## WHAT YOU SHOULD DO
Each line below from the one containing "# DDL 数据定义语言" through the one containing "事实上插件化的技术细节非常多" should be output exactly as it stands, and no other line should appear.

START TASK DATA

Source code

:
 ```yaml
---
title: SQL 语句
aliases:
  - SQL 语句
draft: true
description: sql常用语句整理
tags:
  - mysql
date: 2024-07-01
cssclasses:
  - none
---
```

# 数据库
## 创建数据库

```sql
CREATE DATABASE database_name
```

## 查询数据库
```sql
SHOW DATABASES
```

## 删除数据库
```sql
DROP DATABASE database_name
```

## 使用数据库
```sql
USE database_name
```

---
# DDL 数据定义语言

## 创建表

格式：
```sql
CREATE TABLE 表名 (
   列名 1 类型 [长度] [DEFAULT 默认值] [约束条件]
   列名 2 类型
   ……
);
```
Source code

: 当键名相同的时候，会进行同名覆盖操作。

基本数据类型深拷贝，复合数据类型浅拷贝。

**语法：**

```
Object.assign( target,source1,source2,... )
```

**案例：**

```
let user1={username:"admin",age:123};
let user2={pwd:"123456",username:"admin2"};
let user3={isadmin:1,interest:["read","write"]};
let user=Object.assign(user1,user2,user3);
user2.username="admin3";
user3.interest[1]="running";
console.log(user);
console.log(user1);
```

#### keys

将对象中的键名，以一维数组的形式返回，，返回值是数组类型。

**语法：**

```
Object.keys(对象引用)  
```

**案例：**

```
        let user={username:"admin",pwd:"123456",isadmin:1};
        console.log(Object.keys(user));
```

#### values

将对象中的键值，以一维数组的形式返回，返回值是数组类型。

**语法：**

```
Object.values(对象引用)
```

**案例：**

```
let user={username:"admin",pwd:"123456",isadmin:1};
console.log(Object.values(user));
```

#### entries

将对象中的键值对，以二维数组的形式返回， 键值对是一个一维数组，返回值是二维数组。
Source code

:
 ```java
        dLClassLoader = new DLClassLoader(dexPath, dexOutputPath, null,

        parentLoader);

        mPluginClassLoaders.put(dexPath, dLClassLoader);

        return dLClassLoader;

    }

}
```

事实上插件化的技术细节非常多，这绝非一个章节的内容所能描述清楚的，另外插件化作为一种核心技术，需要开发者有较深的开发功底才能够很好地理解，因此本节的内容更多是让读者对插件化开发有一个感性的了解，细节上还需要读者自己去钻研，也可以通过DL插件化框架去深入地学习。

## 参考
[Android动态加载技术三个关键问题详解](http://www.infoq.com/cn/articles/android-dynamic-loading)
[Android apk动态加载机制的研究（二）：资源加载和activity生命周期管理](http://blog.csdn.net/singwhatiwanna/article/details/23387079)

END TASK DATA

## EXERCISE SOLUTION
# DDL 数据定义语言

## 创建表

格式：
```sql
CREATE TABLE 表名 (
   列名 1 类型 [长度] [DEFAULT 默认值] [约束条件]
   列名 2 类型
   ……
);
```
Source code

: 当键名相同的时候，会进行同名覆盖操作。

基本数据类型深拷贝，复合数据类型浅拷贝。

**语法：**

```
Object.assign( target,source1,source2,... )
```

**案例：**

```
let user1={username:"admin",age:123};
let user2={pwd:"123456",username:"admin2"};
let user3={isadmin:1,interest:["read","write"]};
let user=Object.assign(user1,user2,user3);
user2.username="admin3";
user3.interest[1]="running";
console.log(user);
console.log(user1);
```

#### keys

将对象中的键名，以一维数组的形式返回，，返回值是数组类型。

**语法：**

```
Object.keys(对象引用)  
```

**案例：**

```
        let user={username:"admin",pwd:"123456",isadmin:1};
        console.log(Object.keys(user));
```

#### values

将对象中的键值，以一维数组的形式返回，返回值是数组类型。

**语法：**

```
Object.values(对象引用)
```

**案例：**

```
let user={username:"admin",pwd:"123456",isadmin:1};
console.log(Object.values(user));
```

#### entries

将对象中的键值对，以二维数组的形式返回， 键值对是一个一维数组，返回值是二维数组。
Source code

:
 ```java
        dLClassLoader = new DLClassLoader(dexPath, dexOutputPath, null,

        parentLoader);

        mPluginClassLoaders.put(dexPath, dLClassLoader);

        return dLClassLoader;

    }

}
```

事实上插件化的技术细节非常多，这绝非一个章节的内容所能描述清楚的，另外插件化作为一种核心技术，需要开发者有较深的开发功底才能够很好地理解，因此本节的内容更多是让读者对插件化开发有一个感性的了解，细节上还需要读者自己去钻研，也可以通过DL插件化框架去深入地学习。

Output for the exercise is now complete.